If the party does not nominate Trump, a significant portion of Republican voters who believe their leader has been betrayed by the party could suddenly become “only Trumpers.”
From the Republican vote depression to mail-in ballot conspiracy theories to fomenting the January 6, 2021, insurrection, Trump has consistently shown he’s willing to burn down the house rather than hand it over. someone else. So it’s almost certain that if he feels aggrieved by the GOP, he won’t hesitate to say and do whatever is necessary to turn his supporters against the party. Trump could even launch an independent third race if he loses the GOP nomination.

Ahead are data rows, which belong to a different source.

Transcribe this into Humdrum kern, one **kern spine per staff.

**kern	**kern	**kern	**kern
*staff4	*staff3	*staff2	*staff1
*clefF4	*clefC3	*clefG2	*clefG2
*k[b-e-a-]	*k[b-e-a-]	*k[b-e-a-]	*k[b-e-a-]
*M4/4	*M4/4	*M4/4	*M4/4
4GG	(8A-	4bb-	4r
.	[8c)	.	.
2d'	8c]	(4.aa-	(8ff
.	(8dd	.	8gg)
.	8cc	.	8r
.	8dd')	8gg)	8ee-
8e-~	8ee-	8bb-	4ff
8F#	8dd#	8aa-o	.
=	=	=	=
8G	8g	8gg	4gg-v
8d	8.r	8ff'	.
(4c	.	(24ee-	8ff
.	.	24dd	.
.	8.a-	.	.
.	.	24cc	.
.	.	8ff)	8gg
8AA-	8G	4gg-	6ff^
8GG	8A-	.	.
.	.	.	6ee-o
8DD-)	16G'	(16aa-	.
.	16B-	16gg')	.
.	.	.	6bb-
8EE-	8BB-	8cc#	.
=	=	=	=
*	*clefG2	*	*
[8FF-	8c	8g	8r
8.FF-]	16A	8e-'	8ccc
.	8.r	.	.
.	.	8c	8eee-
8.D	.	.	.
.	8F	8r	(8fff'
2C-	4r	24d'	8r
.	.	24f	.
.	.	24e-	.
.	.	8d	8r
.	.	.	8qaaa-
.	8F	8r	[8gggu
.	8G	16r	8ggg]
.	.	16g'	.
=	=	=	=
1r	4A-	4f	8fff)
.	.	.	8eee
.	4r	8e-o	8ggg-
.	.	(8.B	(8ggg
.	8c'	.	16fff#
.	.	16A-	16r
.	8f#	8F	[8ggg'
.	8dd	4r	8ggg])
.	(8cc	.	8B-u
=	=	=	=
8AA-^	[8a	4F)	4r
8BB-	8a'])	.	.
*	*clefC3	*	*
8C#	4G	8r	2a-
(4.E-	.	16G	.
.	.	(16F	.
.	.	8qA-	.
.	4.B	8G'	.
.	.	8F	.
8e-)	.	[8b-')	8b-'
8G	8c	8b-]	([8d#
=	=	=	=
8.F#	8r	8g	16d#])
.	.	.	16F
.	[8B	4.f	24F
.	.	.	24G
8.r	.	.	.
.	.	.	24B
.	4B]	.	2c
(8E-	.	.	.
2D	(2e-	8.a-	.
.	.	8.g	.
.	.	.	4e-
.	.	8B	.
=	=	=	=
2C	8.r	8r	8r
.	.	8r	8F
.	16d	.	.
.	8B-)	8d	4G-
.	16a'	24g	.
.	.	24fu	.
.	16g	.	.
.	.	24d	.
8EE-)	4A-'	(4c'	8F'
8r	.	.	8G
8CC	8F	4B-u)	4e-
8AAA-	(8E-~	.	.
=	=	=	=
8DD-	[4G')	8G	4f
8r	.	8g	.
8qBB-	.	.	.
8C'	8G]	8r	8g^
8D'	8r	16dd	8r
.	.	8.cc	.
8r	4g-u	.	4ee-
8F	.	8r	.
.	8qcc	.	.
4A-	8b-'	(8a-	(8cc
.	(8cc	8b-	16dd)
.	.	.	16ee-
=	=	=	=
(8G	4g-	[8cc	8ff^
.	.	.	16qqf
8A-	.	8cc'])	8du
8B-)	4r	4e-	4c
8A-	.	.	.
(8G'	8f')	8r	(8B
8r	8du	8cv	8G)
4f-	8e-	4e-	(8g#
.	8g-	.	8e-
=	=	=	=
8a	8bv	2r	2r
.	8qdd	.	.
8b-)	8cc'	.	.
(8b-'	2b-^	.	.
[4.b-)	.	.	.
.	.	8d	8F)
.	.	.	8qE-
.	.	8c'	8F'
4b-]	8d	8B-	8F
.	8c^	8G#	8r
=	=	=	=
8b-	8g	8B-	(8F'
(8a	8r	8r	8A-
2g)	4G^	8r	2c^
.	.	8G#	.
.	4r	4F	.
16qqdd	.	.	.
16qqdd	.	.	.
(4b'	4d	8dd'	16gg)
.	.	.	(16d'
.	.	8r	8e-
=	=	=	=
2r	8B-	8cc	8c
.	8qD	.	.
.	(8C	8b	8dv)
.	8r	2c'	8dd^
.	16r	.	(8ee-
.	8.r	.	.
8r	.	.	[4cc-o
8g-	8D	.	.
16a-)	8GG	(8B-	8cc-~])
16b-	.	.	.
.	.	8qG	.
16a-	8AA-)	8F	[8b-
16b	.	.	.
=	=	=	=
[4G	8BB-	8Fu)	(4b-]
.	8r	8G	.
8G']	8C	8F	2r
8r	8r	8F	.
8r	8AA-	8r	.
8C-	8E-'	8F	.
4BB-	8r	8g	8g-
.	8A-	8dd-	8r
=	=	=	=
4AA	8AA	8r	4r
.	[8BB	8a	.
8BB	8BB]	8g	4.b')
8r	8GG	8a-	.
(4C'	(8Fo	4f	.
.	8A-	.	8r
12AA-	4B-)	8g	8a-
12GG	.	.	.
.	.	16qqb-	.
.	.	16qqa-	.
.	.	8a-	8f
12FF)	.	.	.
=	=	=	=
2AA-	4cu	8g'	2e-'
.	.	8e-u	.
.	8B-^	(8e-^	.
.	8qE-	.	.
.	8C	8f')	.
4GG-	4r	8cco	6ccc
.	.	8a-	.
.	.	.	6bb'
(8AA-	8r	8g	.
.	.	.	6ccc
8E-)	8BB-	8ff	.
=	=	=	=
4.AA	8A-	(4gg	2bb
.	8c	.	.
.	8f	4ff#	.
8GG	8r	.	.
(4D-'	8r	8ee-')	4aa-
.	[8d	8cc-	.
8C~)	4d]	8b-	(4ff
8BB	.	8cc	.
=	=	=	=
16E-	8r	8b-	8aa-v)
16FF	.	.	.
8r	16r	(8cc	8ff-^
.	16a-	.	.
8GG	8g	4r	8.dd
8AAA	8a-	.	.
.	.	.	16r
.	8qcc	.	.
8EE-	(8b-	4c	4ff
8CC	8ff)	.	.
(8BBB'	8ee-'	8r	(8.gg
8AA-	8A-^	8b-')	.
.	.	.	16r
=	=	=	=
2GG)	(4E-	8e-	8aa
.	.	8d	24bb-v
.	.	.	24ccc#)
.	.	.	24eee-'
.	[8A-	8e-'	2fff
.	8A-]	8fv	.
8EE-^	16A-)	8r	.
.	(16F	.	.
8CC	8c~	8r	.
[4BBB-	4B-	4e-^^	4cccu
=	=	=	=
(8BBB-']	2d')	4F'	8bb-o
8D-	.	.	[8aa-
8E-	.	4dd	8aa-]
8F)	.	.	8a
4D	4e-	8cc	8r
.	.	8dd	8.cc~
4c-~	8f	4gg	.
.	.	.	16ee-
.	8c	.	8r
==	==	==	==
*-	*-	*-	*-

Of course, Election Day 2024 is a long way off and things can still change.
Trump could be truly discredited or even imprisoned by the end of 2023, which could lead his followers to wash their hands of him and unite behind an alternative GOP candidate.
Even if Trump manages to stay in the game until the election, political partisanship may still trump personal loyalty, and Republicans in MAGA could vote for whoever the GOP nominates just to avoid another Democratic presidency.
Of course, another economic downturn or major foreign policy disaster could also weaken President Joe Biden’s re-election chances against whoever ends up being the Republican nominee.
Right now, however, the rifts Trump created within the Republican Party seem deeper than ever. With Trump still desperate to be elected president, it’s unlikely the GOP will be able to unite behind another leader and change his electoral fortunes anytime soon. So, for now, the 2024 election looks like President Biden’s election to lose.
The opinions expressed in this article are those of the author and do not necessarily reflect the editorial position of Al Jazeera.